Fawal continued, “Counsel of record in this case submit with this filing declarations stating that they have never used any publicly accessible, generative artificial intelligence chatbot, such as OpenAI’s ChatGPT, to generate legal or other authority citations for submission to any court (except, with respect to the Declaration of Matthew B. Reeves, in the instances already known to the Court and subject to the Order to Show Cause). See Exs. 3-7, Declarations of William R. Lunsford; Matthew B. Reeves; William J. Cranford, III; Daniel Chism; and Lynette Potter.3 In sum, the results of these investigations, coupled with the declarations of counsel, indicate that this was an isolated event.” 
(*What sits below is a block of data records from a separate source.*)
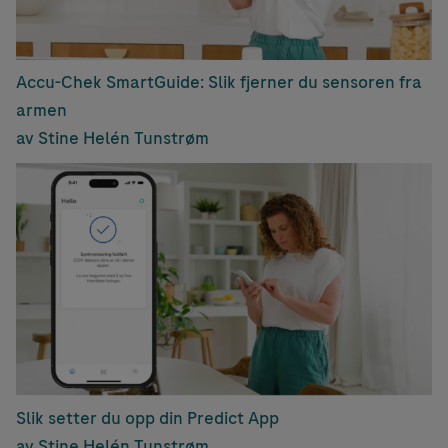
Accu-Chek SmartGuide: Slik fjerner du sensoren fra
armen
av Stine Helén Tunstrøm
Slik setter du opp din Predict App
av Stine Helén Tunstrøm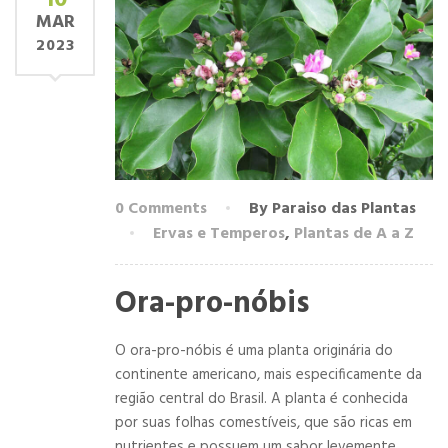
10
MAR
2023
0 Comments
By Paraiso das Plantas
Ervas e Temperos
,
Plantas de A a Z
Ora-pro-nóbis
O ora-pro-nóbis é uma planta originária do
continente americano, mais especificamente da
região central do Brasil. A planta é conhecida
por suas folhas comestíveis, que são ricas em
nutrientes e possuem um sabor levemente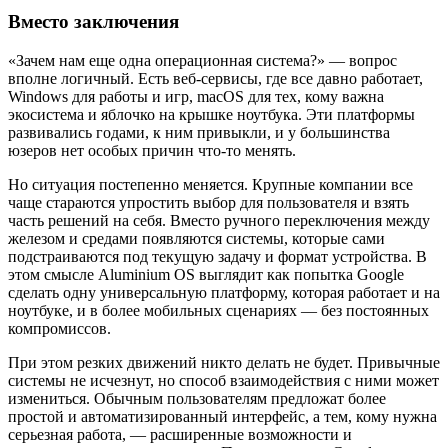
Вместо заключения
«Зачем нам еще одна операционная система?» — вопрос
вполне логичный. Есть веб-сервисы, где все давно работает,
Windows для работы и игр, macOS для тех, кому важна
экосистема и яблочко на крышке ноутбука. Эти платформы
развивались годами, к ним привыкли, и у большинства
юзеров нет особых причин что-то менять.
Но ситуация постепенно меняется. Крупные компании все
чаще стараются упростить выбор для пользователя и взять
часть решений на себя. Вместо ручного переключения между
железом и средами появляются системы, которые сами
подстраиваются под текущую задачу и формат устройства. В
этом смысле Aluminium OS выглядит как попытка Google
сделать одну универсальную платформу, которая работает и на
ноутбуке, и в более мобильных сценариях — без постоянных
компромиссов.
При этом резких движений никто делать не будет. Привычные
системы не исчезнут, но способ взаимодействия с ними может
измениться. Обычным пользователям предложат более
простой и автоматизированный интерфейс, а тем, кому нужна
серьезная работа, — расширенные возможности и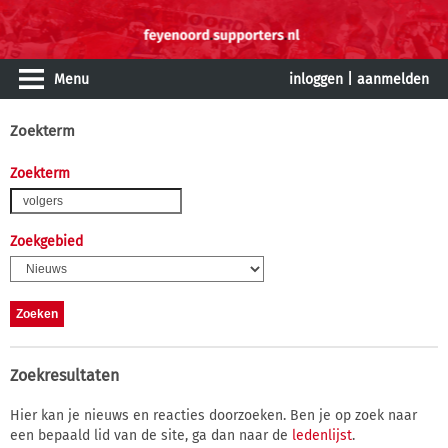
Menu
inloggen
|
aanmelden
Zoekterm
Zoekterm
Zoekgebied
Zoekresultaten
Hier kan je nieuws en reacties doorzoeken. Ben je op zoek naar
een bepaald lid van de site, ga dan naar de
ledenlijst
.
“The two instances subject to the Order to Show Cause appear to be the only instances of AI-generated hallucinations submitted by counsel of record to this or any other Alabama federal court. Butler Snow says this not to minimize what has taken place in this case, but to provide assurance to the Court. As demonstrated in Butler Snow’s original filing, and at the show cause hearing, this was not a situation where Butler Snow did not have procedures or policies in place warning its attorneys of the dangers of AI. Instead, here, despite Butler Snow’s policies and procedures, a single attorney failed to follow those policies and procedures and used unverified AI on the two filings in question. In addition to reviewing what has happened in the past, Butler Snow has taken and is taking affirmative steps to ensure that this will not happen again in the future. The firm has begun the process of implementing the revised policies and procedures previously described to the Court. See Doc. 195-1. In addition, Matthew B. Reeves is, in conjunction with Plaintiff’s counsel and law school professor Anil Mujumdar, engaging in efforts to educate law students regarding the risks and repercussions of the use of AI in legal practice to help deter such conduct by others,” Fawal said.